Mining’s Bull Market Still Has Not Fully Arrived

February 3, 2026

NEW YORK (February 3) Mining companies are entering a new phase of the metals cycle marked by expanding margins, stronger balance sheets, and a growing gap between market prices and the assumptions still guiding corporate decisions, according to Nicole Adshead-Bell, director of Cupel Advisory.

Speaking with Kitco Mining’s Digging Deep at the VRIC 2026, Adshead-Bell said rising gold, silver, and copper prices are setting producers up for strong financial results, while also creating an unfamiliar challenge for management teams. “We are generating so much cash, what do we do with that cash?” she said.

Adshead-Bell argued that while spot prices have moved sharply higher, much of the industry remains anchored to conservative pricing frameworks that no longer reflect market conditions. Consensus pricing continues to influence analyst models, reserve calculations, and transaction valuations, even as it trails both spot prices and forward curves, according to Adshead-Bell. “If you believed consensus pricing, you wouldn’t invest in this asset class based on the premiums to NAV based on consensus data,” she said.

Adshead-Bell believes that disconnect is increasingly shaping strategic decisions across the sector.

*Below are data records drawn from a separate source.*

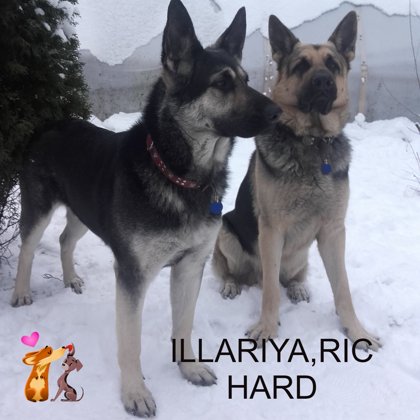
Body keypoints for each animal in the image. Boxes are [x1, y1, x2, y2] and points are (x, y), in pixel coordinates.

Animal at [11, 0, 279, 416]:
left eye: (247, 78)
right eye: (221, 83)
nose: (278, 113)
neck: (179, 173)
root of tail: (50, 122)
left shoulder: (190, 266)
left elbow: (184, 325)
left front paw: (189, 368)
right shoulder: (132, 275)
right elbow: (130, 342)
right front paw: (135, 393)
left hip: (84, 211)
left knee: (65, 239)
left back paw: (71, 278)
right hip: (39, 207)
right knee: (28, 247)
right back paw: (22, 293)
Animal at [213, 11, 381, 351]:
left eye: (332, 65)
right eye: (301, 66)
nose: (323, 82)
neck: (313, 142)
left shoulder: (333, 231)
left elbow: (343, 288)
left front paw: (357, 331)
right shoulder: (271, 230)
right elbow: (269, 292)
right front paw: (266, 329)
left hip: (300, 254)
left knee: (288, 277)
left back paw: (298, 287)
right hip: (226, 231)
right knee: (239, 273)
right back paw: (231, 284)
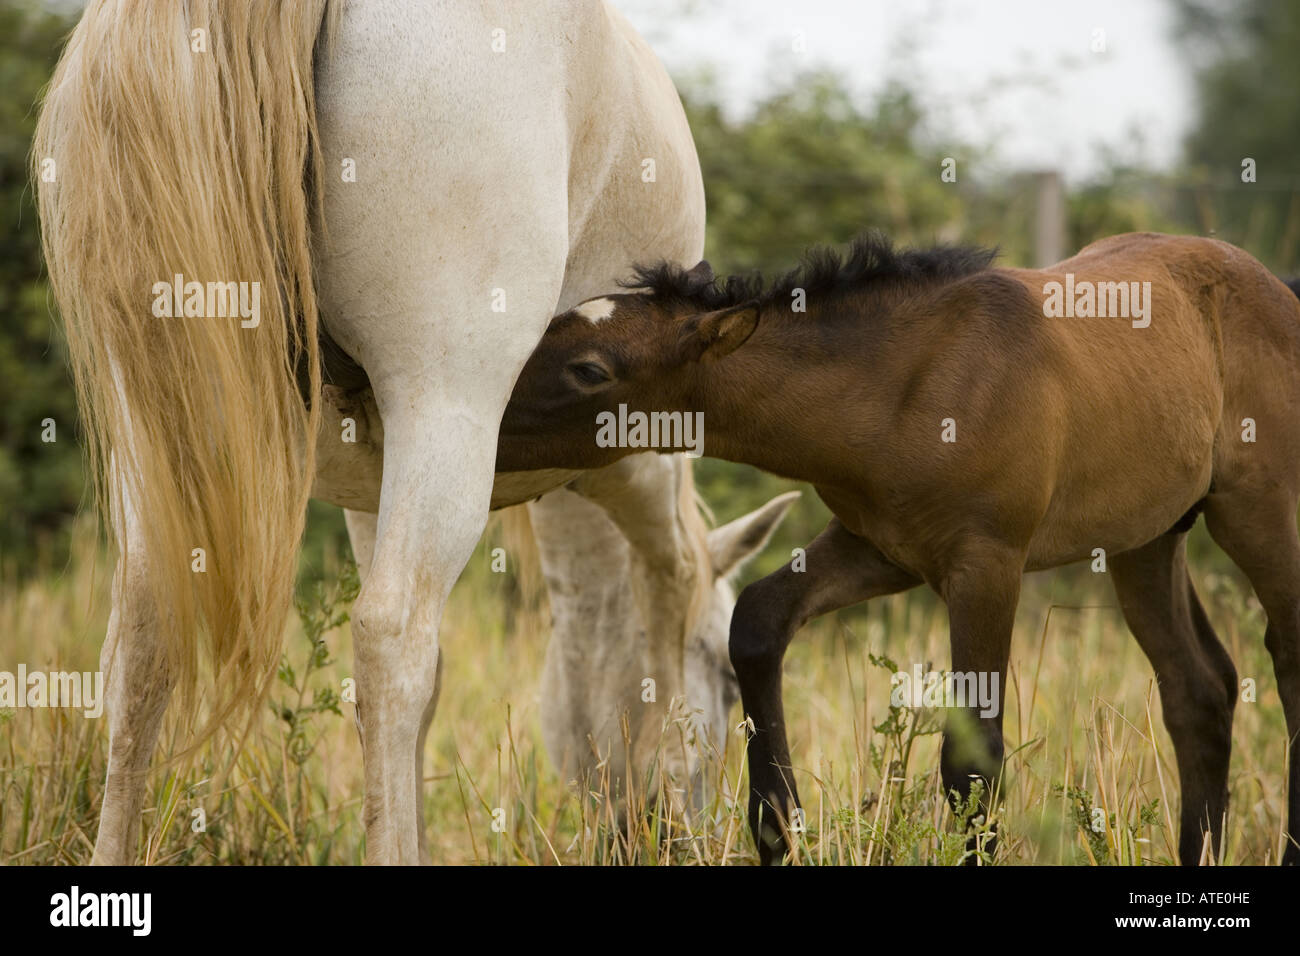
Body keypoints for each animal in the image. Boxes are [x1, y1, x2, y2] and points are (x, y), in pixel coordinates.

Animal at [35, 0, 748, 868]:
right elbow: (669, 588)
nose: (677, 832)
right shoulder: (644, 464)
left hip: (159, 431)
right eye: (728, 677)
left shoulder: (367, 496)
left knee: (144, 643)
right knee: (390, 639)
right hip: (445, 409)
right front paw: (672, 764)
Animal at [493, 234, 1300, 868]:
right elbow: (757, 621)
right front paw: (777, 829)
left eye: (590, 369)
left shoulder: (987, 564)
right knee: (1199, 688)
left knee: (1284, 659)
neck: (906, 381)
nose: (489, 431)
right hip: (1147, 539)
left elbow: (975, 756)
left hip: (1261, 514)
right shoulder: (878, 547)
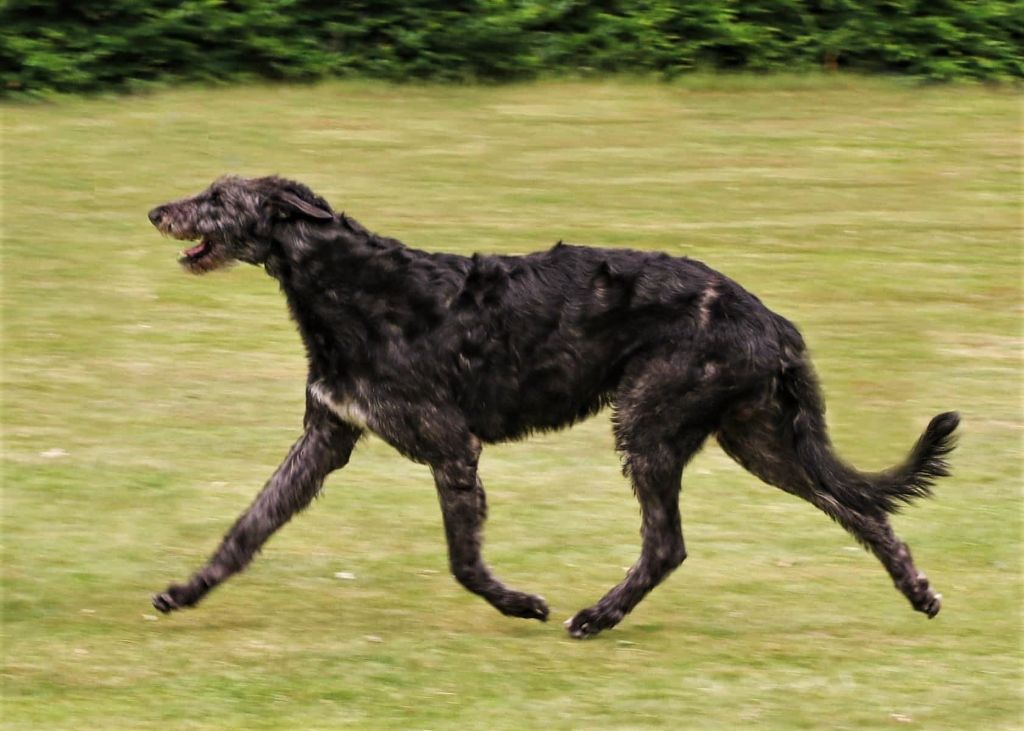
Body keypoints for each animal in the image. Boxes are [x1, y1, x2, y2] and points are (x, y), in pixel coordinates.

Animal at [148, 174, 954, 634]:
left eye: (217, 199)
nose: (156, 211)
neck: (347, 285)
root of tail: (772, 319)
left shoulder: (450, 445)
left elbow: (463, 559)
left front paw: (519, 603)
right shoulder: (326, 436)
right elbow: (248, 527)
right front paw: (186, 591)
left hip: (650, 419)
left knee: (668, 542)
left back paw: (597, 615)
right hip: (755, 435)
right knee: (858, 508)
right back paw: (917, 589)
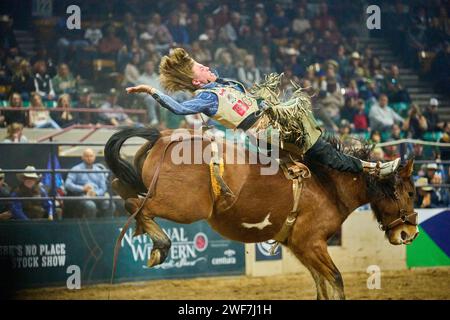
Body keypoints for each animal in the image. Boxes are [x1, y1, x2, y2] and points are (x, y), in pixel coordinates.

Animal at [104, 127, 418, 300]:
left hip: (149, 185)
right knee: (136, 206)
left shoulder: (300, 248)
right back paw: (161, 244)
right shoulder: (311, 244)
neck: (326, 183)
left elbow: (323, 285)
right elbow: (336, 280)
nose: (410, 233)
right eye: (412, 193)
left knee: (122, 188)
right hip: (184, 206)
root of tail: (163, 135)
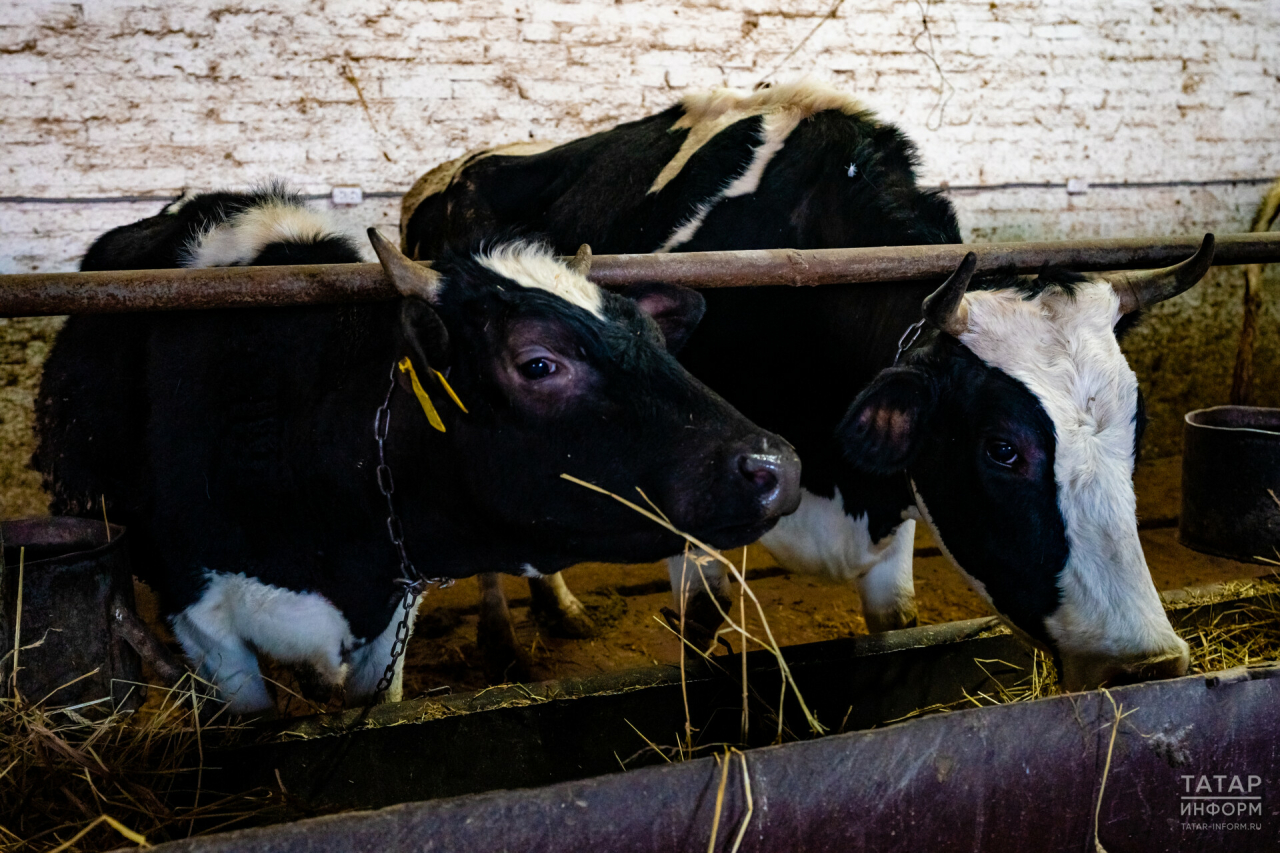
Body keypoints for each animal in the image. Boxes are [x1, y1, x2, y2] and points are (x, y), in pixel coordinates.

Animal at [401, 78, 1198, 691]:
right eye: (1003, 449)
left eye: (1138, 432)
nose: (1147, 662)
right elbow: (698, 632)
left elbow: (894, 626)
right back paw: (503, 642)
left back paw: (559, 610)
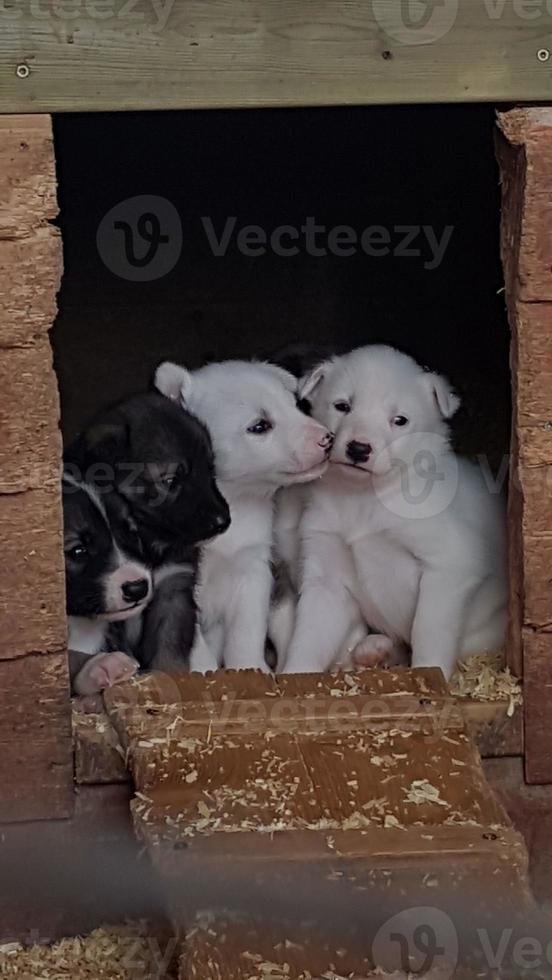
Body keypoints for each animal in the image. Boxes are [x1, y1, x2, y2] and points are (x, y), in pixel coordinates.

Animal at [64, 390, 231, 672]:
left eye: (210, 471)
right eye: (171, 480)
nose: (224, 521)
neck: (150, 545)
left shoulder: (173, 588)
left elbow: (169, 652)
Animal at [153, 360, 332, 672]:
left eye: (295, 405)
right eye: (259, 426)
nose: (326, 439)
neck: (232, 500)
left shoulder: (250, 556)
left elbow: (247, 623)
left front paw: (251, 668)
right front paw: (205, 672)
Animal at [282, 346, 506, 680]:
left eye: (400, 420)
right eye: (342, 406)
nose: (359, 449)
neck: (363, 499)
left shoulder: (450, 567)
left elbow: (428, 630)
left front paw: (429, 675)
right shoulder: (326, 576)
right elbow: (308, 637)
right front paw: (292, 677)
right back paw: (373, 648)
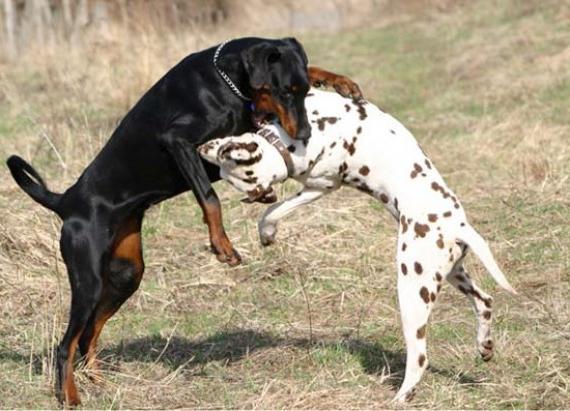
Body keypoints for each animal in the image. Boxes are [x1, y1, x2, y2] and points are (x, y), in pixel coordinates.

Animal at [5, 37, 360, 408]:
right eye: (283, 91)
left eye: (303, 91)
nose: (304, 134)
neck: (227, 81)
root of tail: (66, 202)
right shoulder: (179, 142)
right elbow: (209, 196)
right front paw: (222, 244)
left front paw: (338, 80)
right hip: (87, 279)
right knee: (66, 344)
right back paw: (70, 395)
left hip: (126, 272)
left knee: (89, 333)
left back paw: (97, 380)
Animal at [197, 87, 516, 402]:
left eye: (225, 159)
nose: (201, 148)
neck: (290, 147)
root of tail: (459, 226)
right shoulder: (317, 187)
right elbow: (274, 211)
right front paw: (267, 231)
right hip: (451, 274)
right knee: (484, 301)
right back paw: (484, 346)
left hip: (412, 293)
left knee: (420, 356)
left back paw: (401, 397)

When companies rely on outdated price assumptions, they risk undervaluing long-life assets or making portfolio moves that fail to capture the full economic potential of higher prices. She added that reserve and resource growth driven by higher reference prices and lower cutoffs can expand ounces on paper, but does not always translate into stronger project quality or margins.

As cash flow builds, Adshead-Bell said merger and acquisition activity is beginning to re-emerge, supported by stronger balance sheets and improved access to capital. She noted that incentives are also shifting, with management teams and boards more financially secure than in past cycles, potentially reducing resistance to transactions. However, she said broader institutional participation remains limited, adding that “generalists are not yet in the sector.”

Adshead-Bell also highlighted royalty and streaming companies as beneficiaries of the current environment, citing their high-margin business models and ability to deploy capital efficiently. These companies, she said, often act as an early entry point for larger pools of capital before investment flows more widely into mining equities.

Looking ahead, Adshead-Bell said the central challenge for producers will be aligning capital allocation decisions with market realities. While higher prices have created flexibility across balance sheets, she cautioned that pricing models that lag the market risk misallocating capital and leaving long-term value unrealized as the cycle continues.